Increase of Electrical Properties using a Novel Mixed Buffer System in an Enzyme Fuel Cell
Biotechnology and Bioprocess Engineering 2009, 14: 687-693
Jin Young Lee1, Hyun Yong Shin1, Seong Woo Kang1, Chulhwan Park2, Kyeong Keun Oh3,
and Seung Wook Kim1*
This scientific paper explores the myriad opportunities afforded by the emerging biofuel cell market beyond the traditional chemically based catalysts which are both harmful to the environment and require high temperatures to proceed efficiently. The authors of this paper provide us with an extremely efficient and environmentally friendly alternative: electrical fuel cells which take advantage of naturally conceived biocatalysts in the form of enzymes. The only issues with this system are that it has relatively low activity levels and it mandates a very precise, finely controlled “buffer” which must be charged with exactly the right amount of electricity to increase the ionic strength to a point where these biofuel cells could replace their chemical counterparts. The electrical catalysts are used in conjunction with enzymes to generate power, another reason why the specific pH of the buffer is so critical.

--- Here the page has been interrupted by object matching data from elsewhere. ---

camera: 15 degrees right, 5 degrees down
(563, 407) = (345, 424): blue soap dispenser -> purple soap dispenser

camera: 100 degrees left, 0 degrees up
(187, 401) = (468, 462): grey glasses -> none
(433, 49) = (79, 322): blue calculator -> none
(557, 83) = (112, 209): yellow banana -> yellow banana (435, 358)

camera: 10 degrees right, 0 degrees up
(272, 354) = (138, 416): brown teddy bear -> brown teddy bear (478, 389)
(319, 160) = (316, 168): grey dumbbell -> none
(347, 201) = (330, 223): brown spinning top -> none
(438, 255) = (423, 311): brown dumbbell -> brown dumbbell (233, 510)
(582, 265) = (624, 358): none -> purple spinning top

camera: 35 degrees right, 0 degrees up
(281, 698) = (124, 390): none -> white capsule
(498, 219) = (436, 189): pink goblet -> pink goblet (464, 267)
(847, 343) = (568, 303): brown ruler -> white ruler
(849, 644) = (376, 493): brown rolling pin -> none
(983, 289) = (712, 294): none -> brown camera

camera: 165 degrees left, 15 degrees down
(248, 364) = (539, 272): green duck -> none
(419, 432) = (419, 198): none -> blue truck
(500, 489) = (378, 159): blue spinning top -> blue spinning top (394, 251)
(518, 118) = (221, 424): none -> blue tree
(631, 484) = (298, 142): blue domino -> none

After an obscene amount of immensely complicated tests involved in selecting the type of cathode needed and precise combination of buffer components needed to maximize ionic strength, it was determined that the combination of a gold cathode and a mixed phosphate/ MOPS buffer solution had a positive effect on the electron transfer in the MP-11, creating an increase in peroxidase activity and thus an increase in ionic strength. The productivity of biofuel cells with this “mixed-buffer” was almost double that of cells run with only a phosphate or MOPS monobuffer. This advancement in technology is hopefully a harbinger of similar discoveries which will help make electric fuel cells a reality.